For mains, very good skate (off the bone, how do they do that?) with wild garlic gnocchi and broccoli, and lamb loin with a strong lamb-y flavour cooked sous-vide and served with aubergine, kale, celeriac and anchovy. We try a side of sauerkraut potato croquettes - how could we not? - and are underwhelmed; the flavour of the sauerkraut barely registers. Roast cauliflower with hazelnuts is excellent.
We are divided in our opinion of a dessert of pear cannoli, cacao sorbet and white chocolate. I'd have preferred proper dark chocolate to the wimpy cacao, and for the pears to be caramelised, but my guest disagrees. Horses for courses. Cheeses - a mix of French and Irish - are in impeccable condition, good and whiffy.

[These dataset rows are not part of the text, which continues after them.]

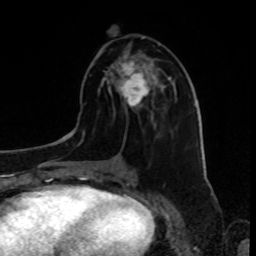
Breast MRI, one axial slice; slice 35 of 80 in the series (ordered by position); cropped to one breast; dynamic contrast-enhanced series, time point 2 of 8 at this slice position (early post-contrast); 1.5 T; TE 4.2 ms, TR 7 ms; 2 mm slice thickness; 256 × 256 image matrix, field of view 175 × 175 mm. Female patient.
Annotated regions visible in this slice (semi-automatically segmented with operator editing):
- enhancing-tissue mask used for the functional tumour volume (all voxels passing the contrast-enhancement thresholds inside the analysis volume; usually the tumour): bounding box [x1, y1, x2, y2] px = [110, 60, 150, 107]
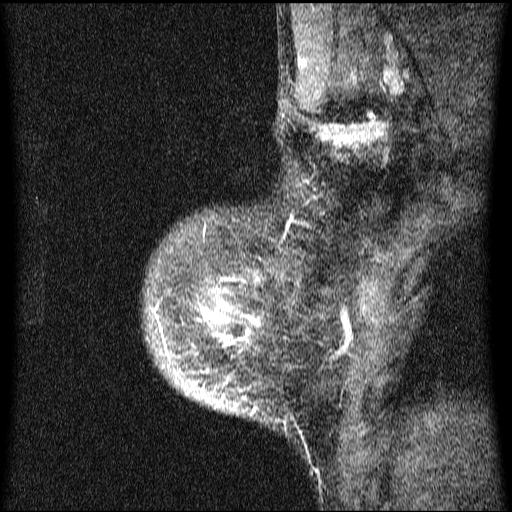
Breast MRI (dynamic contrast-enhanced), one sagittal slice; position 55 of 64 along the scan axis; dynamic contrast-enhanced series, image 2 of 4 at this slice position (ordered by acquisition); 1.5 T; TE 4.2 ms, TR 9.1 ms; 2 mm slice thickness; 512 × 512 image matrix, field of view 180 × 180 mm. Female patient, age 33 years.
Structures marked on this image (semi-automatically segmented with operator editing):
- analysis volume of interest (the breast-tissue region the enhancement analysis was run in; not a lesion): bounding box (x1, y1, x2, y2) in pixels: (145, 181, 326, 434)
- tumour enhancement mask (voxels above the 70 % enhancement threshold inside the analysis volume of interest): (155, 278, 260, 413)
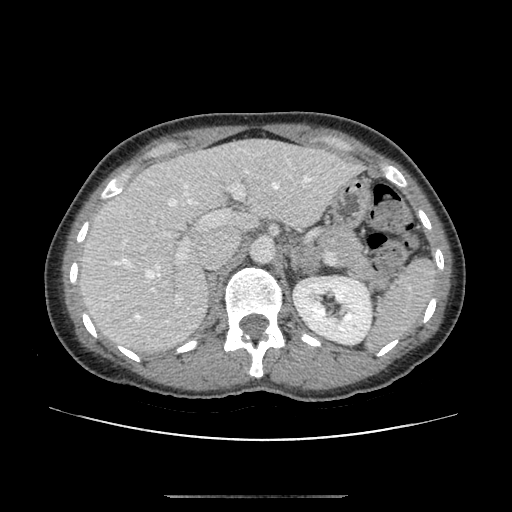
Contrast-enhanced abdominal CT, one axial slice; slice 69 of 179 in the series (ordered by position); 120 kVp; soft-tissue window (W 400 / L 40 HU); 2.5 mm slice thickness; 512 × 512 image matrix. Patient: female, 51 years. From the clinical record (not read from this slice): diagnosis: adrenocortical carcinoma; tumour side: left adrenal; tumour size at pathology: 3.5 cm; Ki-67 index: 45 %; stage (as recorded): 1.
Outlined on this slice (semi-automatic segmentation, software-assisted and operator-edited):
- mass: bounding box (x1, y1, x2, y2) in pixels: (296, 248, 320, 274)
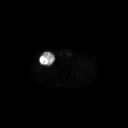
FDG PET of an extremity soft-tissue mass (from a PET/CT study), one axial slice. Position 288 of 311 along the scan axis. 3.27 mm slice thickness. 128 × 128 image matrix. Male patient, age 56 years. From the clinical record (not read from this slice): histological type: pleiomorphic leiomyosarcoma; grade: intermediate; site of the primary tumour: right thigh.
Structures marked on this image (expert contour drawn on MRI and transferred to this co-registered scan by the dataset authors):
- gross tumour volume including surrounding oedema: bounding box (x1, y1, x2, y2) in pixels: (38, 52, 55, 66)
- gross tumour volume (mass): (38, 52, 55, 66)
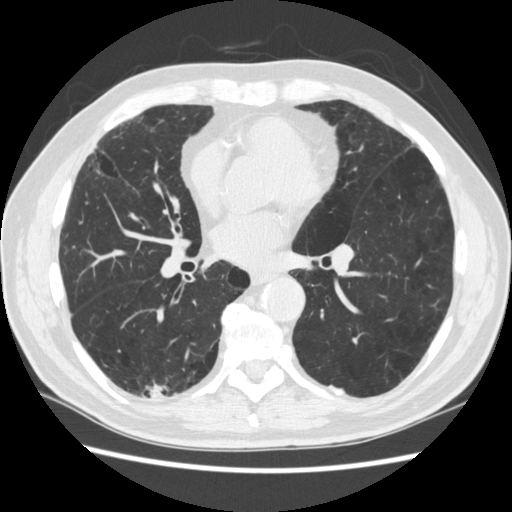
Low-dose screening chest CT, axial slice, third screening round (two years after baseline), lung window (W 1500 / L -600 HU), 1.25 mm slice thickness. Male participant, aged 70 years at enrolment. Former smoker at enrolment.
- Expert reader's lesion annotation, bounding box [x1, y1, x2, y2] px = [120, 361, 186, 422].
- The screening reader recorded 4 non-calcified nodules or masses ≥4 mm on this exam (right lower lobe, right lower lobe, left lower lobe, left lower lobe); which of them this box marks is not recorded.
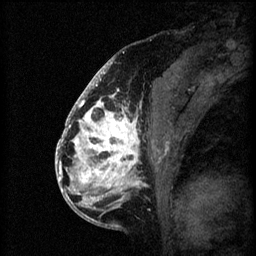
Breast MRI (dynamic contrast-enhanced), one sagittal slice. Slice 33 of 60 in the series (ordered by position). 3 images stored at this slice position (order not interpretable as contrast timing). 1.5 T. TE 4.2 ms, TR 8.2 ms. 2 mm slice thickness. 256 × 256 image matrix, field of view 180 × 180 mm. Patient: female, 41 years.
Annotated regions visible in this slice (semi-automatic segmentation, software-assisted and operator-edited):
- analysis volume of interest (the breast-tissue region the enhancement analysis was run in; not a lesion): box from (x=72, y=108) to (x=167, y=205) px
- tumour enhancement mask (voxels above the 70 % enhancement threshold inside the analysis volume of interest): (x=72, y=108)–(x=142, y=205)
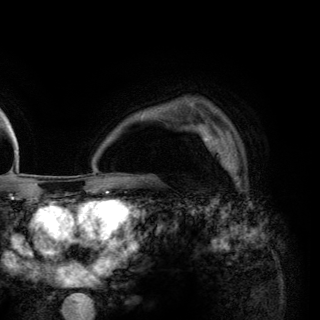
Breast MRI (dynamic contrast-enhanced), one axial slice. Slice 98 of 148 in the series (ordered by position). Cropped to one breast. Dynamic contrast-enhanced series, time point 2 of 6 at this slice position (early post-contrast). 3 T. TE 2.8 ms, TR 7.7 ms. 320 × 320 image matrix, field of view 213 × 213 mm. Female patient.
Structures marked on this image (semi-automatically segmented with operator editing):
- enhancing-tissue mask used for the functional tumour volume (all voxels passing the contrast-enhancement thresholds inside the analysis volume; usually the tumour): box from (x=198, y=125) to (x=238, y=172) px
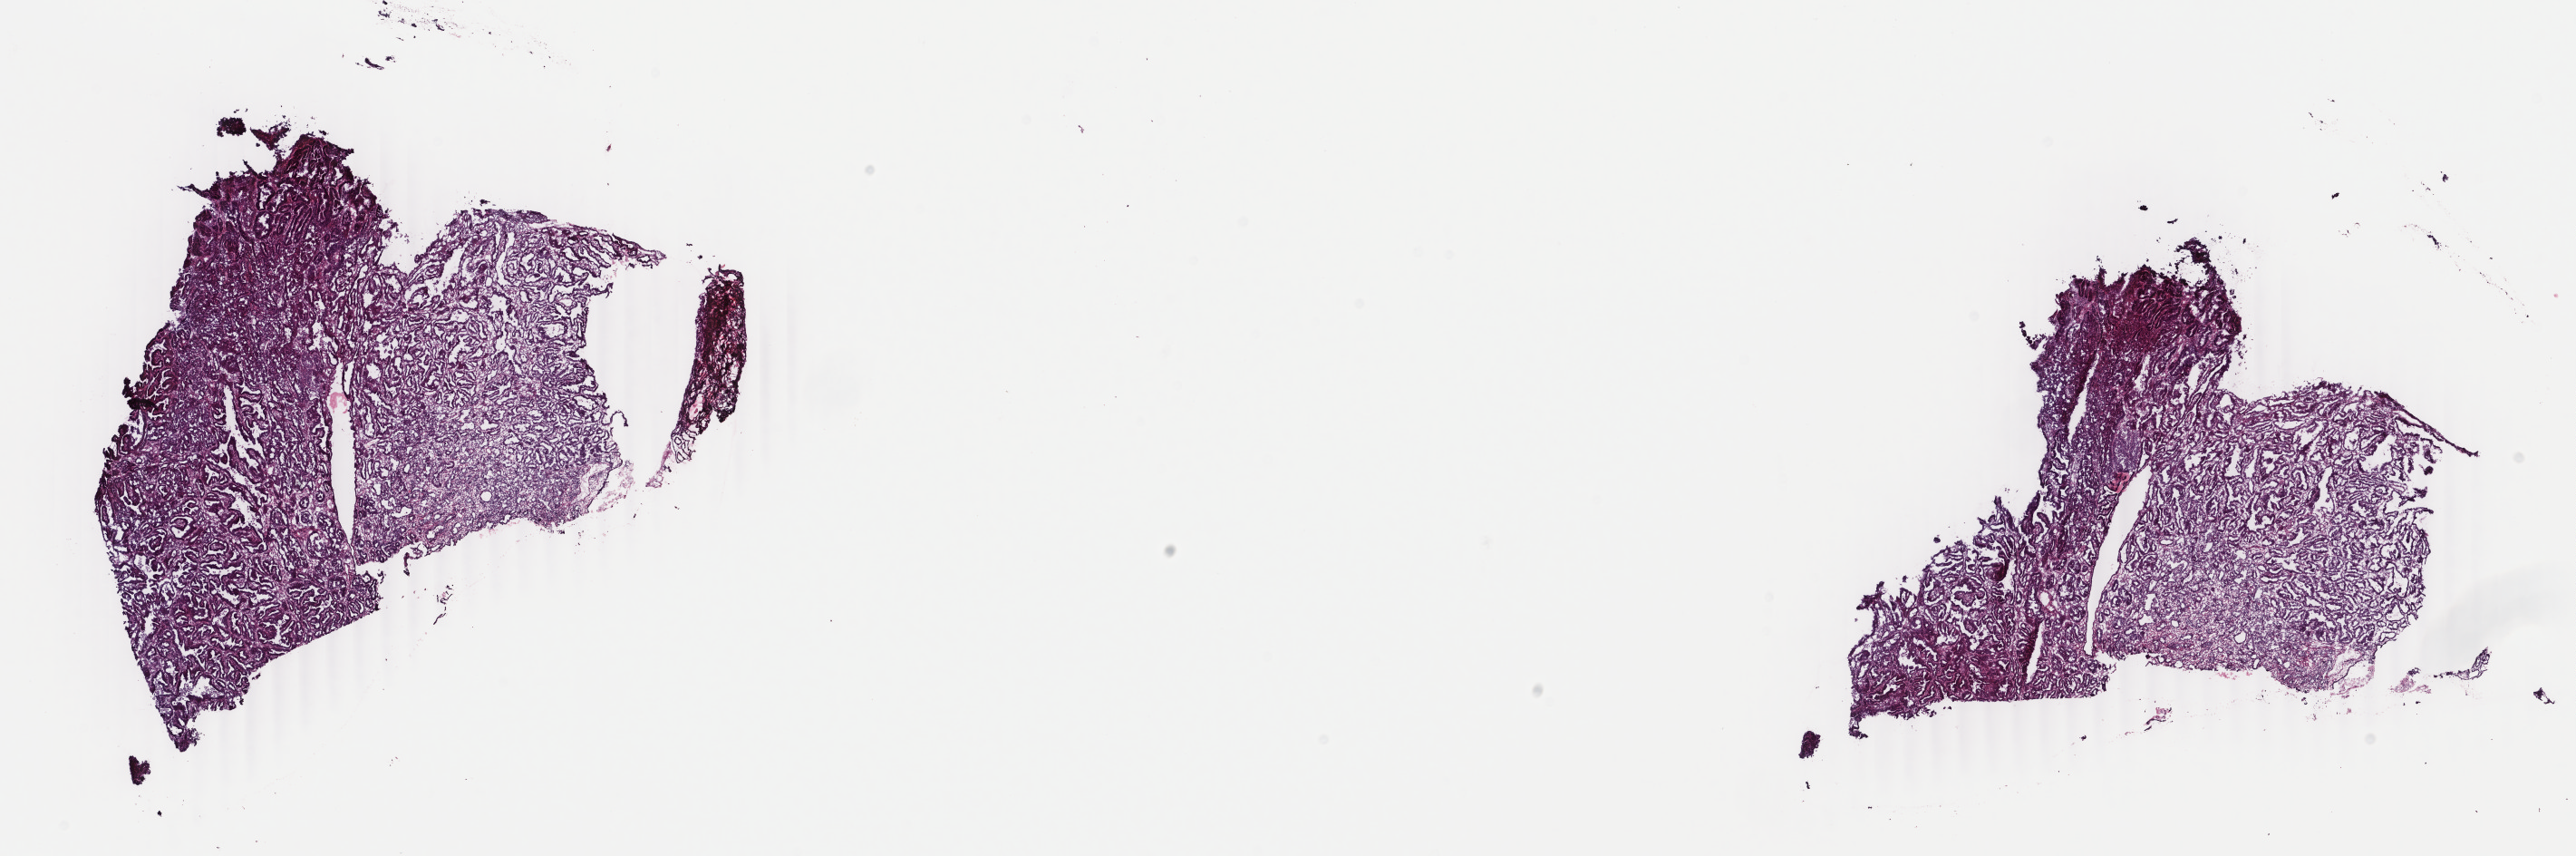
H&E-stained whole-slide image, shown as a low-resolution overview of the whole scanned area (about 22.6 x 7.5 mm, from a 40x scan). Frozen section from the top of the tissue portion. Uterus, primary tumour sample. Patient: female, age at initial diagnosis 72 years. Histologic grade: G3 (poorly differentiated). Composition of this section per pathologist review: tumour cells 90%, tumour nuclei 90%, normal cells 0%, stromal cells 5%, necrosis 5%. Inflammatory infiltration, as recorded: lymphocyte infiltration 40%, monocyte infiltration 20%, neutrophil infiltration 20%.
Lymph nodes positive (case pathology): 0 of 36 examined. FIGO stage: IVB. Diagnosis: Serous cystadenocarcinoma, NOS (endometrium).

With two glasses of Marsanne, a bottle of Spatburgunder (€52) ("a match for any burgundy", says McArdle, and he's right), sparkling water and coffee, our bill comes to €161.20 before service. (We were not charged for the extra starter or for the cheese supplement.) McDonagh has hit his stride at Brioche, no doubt about it.
On a budget
Brioche serves lunch from Thursday to Saturday; one course costs €15.
On a blowout
The seven-course tasting menu with matching wines is €100. For that you'll get a comprehensive run-through of Gavin McDonagh's repertoire of contemporary Irish cooking: quality ingredients plus some cheffy panache.
The high point
Confident food and service, and a great buzz in the room on a Tuesday night.
The low point
The student bedsit art on the walls - a missed opportunity. ("Like something your brother would have bought you in the Dandelion market for Christmas in 1976", says my guest.)
8/10 value for money
Whispers from the gastronomicon
Entries are now open to producers across Ireland for this year's Blas na hÉireann Irish Food Awards, now in their 9th year. Awards take place at the Dingle Food Festival in October and are the largest blind-tasted food awards on the island. Last year's winners include Sharon Greene from the Wild Irish Foragers and Preservers who won Best New Product 2015 for their Honeysuckle Shrub, and Cornude Popcorn was Best Food Start-Up and also won Gold for Pistachio Caramel Popcorn. Early bird entries close on April 30.